A paralisação dos enfermeiros vai abranger os 18 concelhos da Área Metropolitana de Lisboa (AML) e decorrerá entre esta meia-noite até às 24 horas do dia 4 de agosto, período em que Lisboa estará a acolher a edição deste ano da Jornada Mundial da Juventude (encontro de milhares de jovens com o Papa Francisco), com as principais cerimónias a terem lugar no Parque Eduardo VII e no Parque Tejo, a norte do Parque das Nações, na margem ribeirinha do Tejo.
“Uma das provas mais flagrantes da degradação do SNS está no número de portugueses sem médico e enfermeiro de família. Já vamos em 1,7 milhões e o número não para de aumentar. É evidente para todos que o país precisa de mais profissionais para colmatar estas carências”, salienta Carlos Ramalho.

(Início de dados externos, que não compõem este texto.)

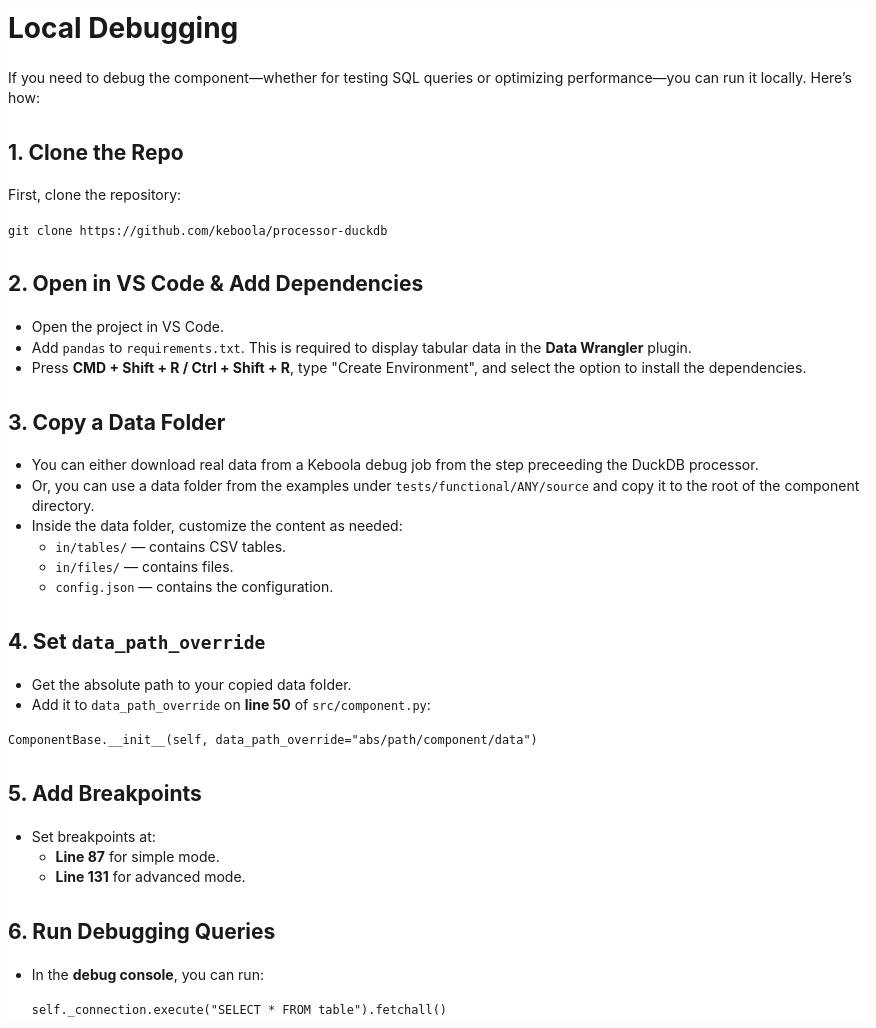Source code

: # Local Debugging

If you need to debug the component—whether for testing SQL queries or optimizing performance—you can run it locally. Here’s how:

## 1. Clone the Repo
First, clone the repository:

```
git clone https://github.com/keboola/processor-duckdb
```

## 2. Open in VS Code & Add Dependencies
- Open the project in VS Code.
- Add `pandas` to `requirements.txt`. This is required to display tabular data in the **Data Wrangler** plugin.
- Press **CMD + Shift + R / Ctrl + Shift + R**, type "Create Environment", and select the option to install the dependencies.


## 3. Copy a Data Folder
- You can either download real data from a Keboola debug job from the step preceeding the DuckDB processor.
- Or, you can use a data folder from the examples under `tests/functional/ANY/source` and copy it to the root of the component directory.
- Inside the data folder, customize the content as needed:
  - `in/tables/` — contains CSV tables.
  - `in/files/` — contains files.
  - `config.json` — contains the configuration.

## 4. Set `data_path_override`
- Get the absolute path to your copied data folder.
- Add it to `data_path_override` on **line 50** of `src/component.py`:

```
ComponentBase.__init__(self, data_path_override="abs/path/component/data")
```

## 5. Add Breakpoints
- Set breakpoints at:
  - **Line 87** for simple mode.
  - **Line 131** for advanced mode.

## 6. Run Debugging Queries
- In the **debug console**, you can run:

  ```
  self._connection.execute("SELECT * FROM table").fetchall()
  ```
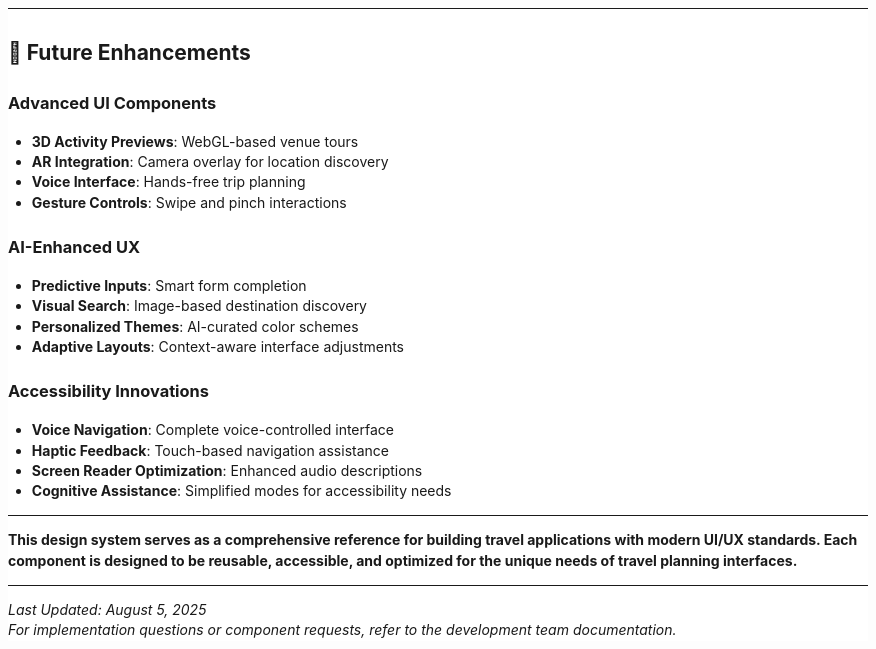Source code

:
 ```typescript
```

---

## 🔮 Future Enhancements

### Advanced UI Components
- **3D Activity Previews**: WebGL-based venue tours
- **AR Integration**: Camera overlay for location discovery
- **Voice Interface**: Hands-free trip planning
- **Gesture Controls**: Swipe and pinch interactions

### AI-Enhanced UX
- **Predictive Inputs**: Smart form completion
- **Visual Search**: Image-based destination discovery
- **Personalized Themes**: AI-curated color schemes
- **Adaptive Layouts**: Context-aware interface adjustments

### Accessibility Innovations
- **Voice Navigation**: Complete voice-controlled interface
- **Haptic Feedback**: Touch-based navigation assistance
- **Screen Reader Optimization**: Enhanced audio descriptions
- **Cognitive Assistance**: Simplified modes for accessibility needs

---

**This design system serves as a comprehensive reference for building travel applications with modern UI/UX standards. Each component is designed to be reusable, accessible, and optimized for the unique needs of travel planning interfaces.**

---

*Last Updated: August 5, 2025*  
*For implementation questions or component requests, refer to the development team documentation.*
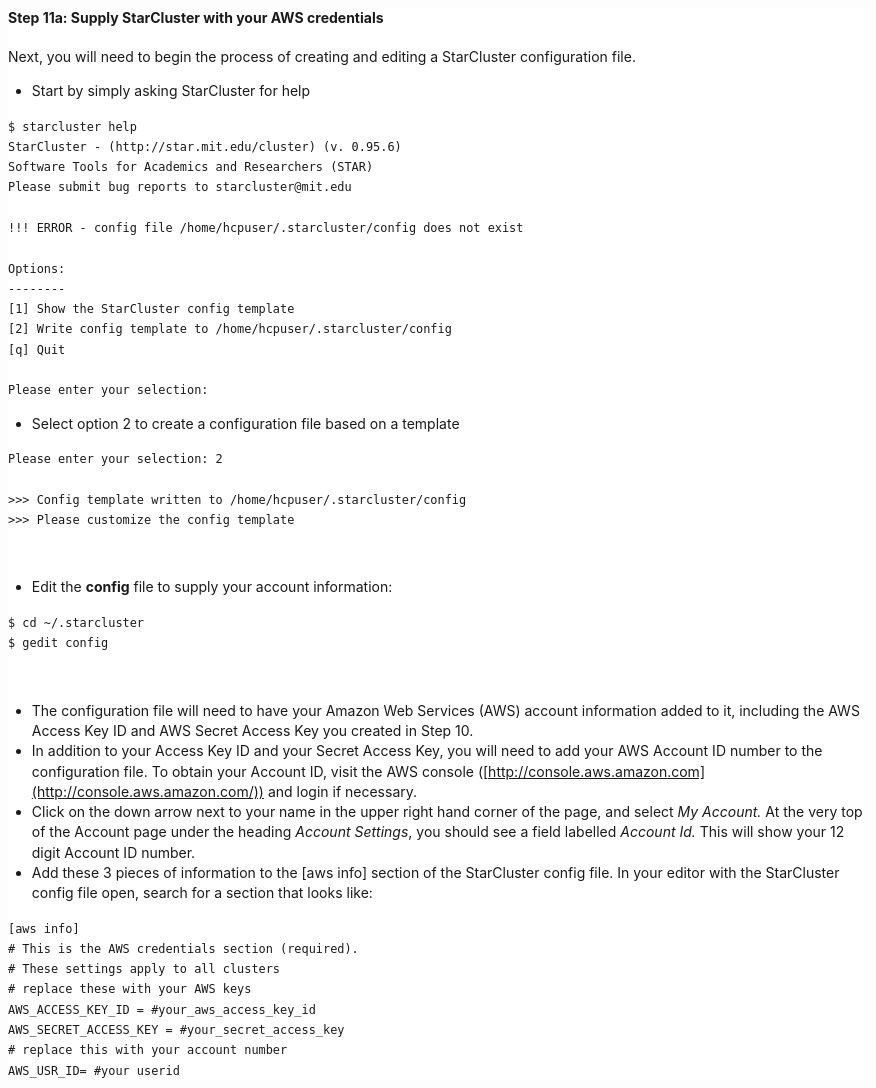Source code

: #### Step 11a: Supply StarCluster with your AWS credentials

Next, you will need to begin the process of creating and editing a StarCluster configuration file.

* Start by simply asking StarCluster for help

```
$ starcluster help
StarCluster - (http://star.mit.edu/cluster) (v. 0.95.6)
Software Tools for Academics and Researchers (STAR)
Please submit bug reports to starcluster@mit.edu
 
!!! ERROR - config file /home/hcpuser/.starcluster/config does not exist

Options:
--------
[1] Show the StarCluster config template
[2] Write config template to /home/hcpuser/.starcluster/config
[q] Quit
 
Please enter your selection:
```

* Select option 2 to create a configuration file based on a template

```
Please enter your selection: 2
 
>>> Config template written to /home/hcpuser/.starcluster/config
>>> Please customize the config template
```

 

* Edit the **config** file to supply your account information:

```
$ cd ~/.starcluster
$ gedit config
```

 

* The configuration file will need to have your Amazon Web Services (AWS) account information added to it, including the AWS Access Key ID and AWS Secret Access Key you created in Step 10.
* In addition to your Access Key ID and your Secret Access Key, you will need to add your AWS Account ID number to the configuration file. To obtain your Account ID, visit the AWS console ([http://console.aws.amazon.com](http://console.aws.amazon.com/)) and login if necessary.
* Click on the down arrow next to your name in the upper right hand corner of the page, and select *My Account.* At the very top of the Account page under the heading *Account Settings*, you should see a field labelled *Account Id.* This will show your 12 digit Account ID number.
* Add these 3 pieces of information to the [aws info] section of the StarCluster config file. In your editor with the StarCluster config file open, search for a section that looks like:

```
[aws info]
# This is the AWS credentials section (required).
# These settings apply to all clusters
# replace these with your AWS keys
AWS_ACCESS_KEY_ID = #your_aws_access_key_id
AWS_SECRET_ACCESS_KEY = #your_secret_access_key
# replace this with your account number
AWS_USR_ID= #your userid
```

O dirigente alerta também para o despedimento de enfermeiros, dizendo que o “Ministério das Finanças manda mais no país do que o Ministério da Saúde”.
“Apenas recorremos à greve em situações limite”, justifica, considerando que os enfermeiros chegaram a essa situação de exaustão por sobrecarga de trabalho, idade avançada e por “injustiças que têm de suportar no dia-a-dia”, explicou.
A força sindical pretende a integração imediata nos quadros das instituições dos enfermeiros com vínculos precários, o cumprimento das dotações seguras através da contratação de enfermeiros, cumprindo-se a autonomia para contratar e a abertura de concursos para as várias categorias desta profissão.
Exigindo a criação de um modelo de Avaliação do Desempenho justo, transparente e exequível, o sindicato pede também a imediata abertura de negociações com a tutela para a concretização de uma nova carreira de enfermagem que, entre outros aspetos, compense o risco e desgaste rápido e penosidade inerente à profissão.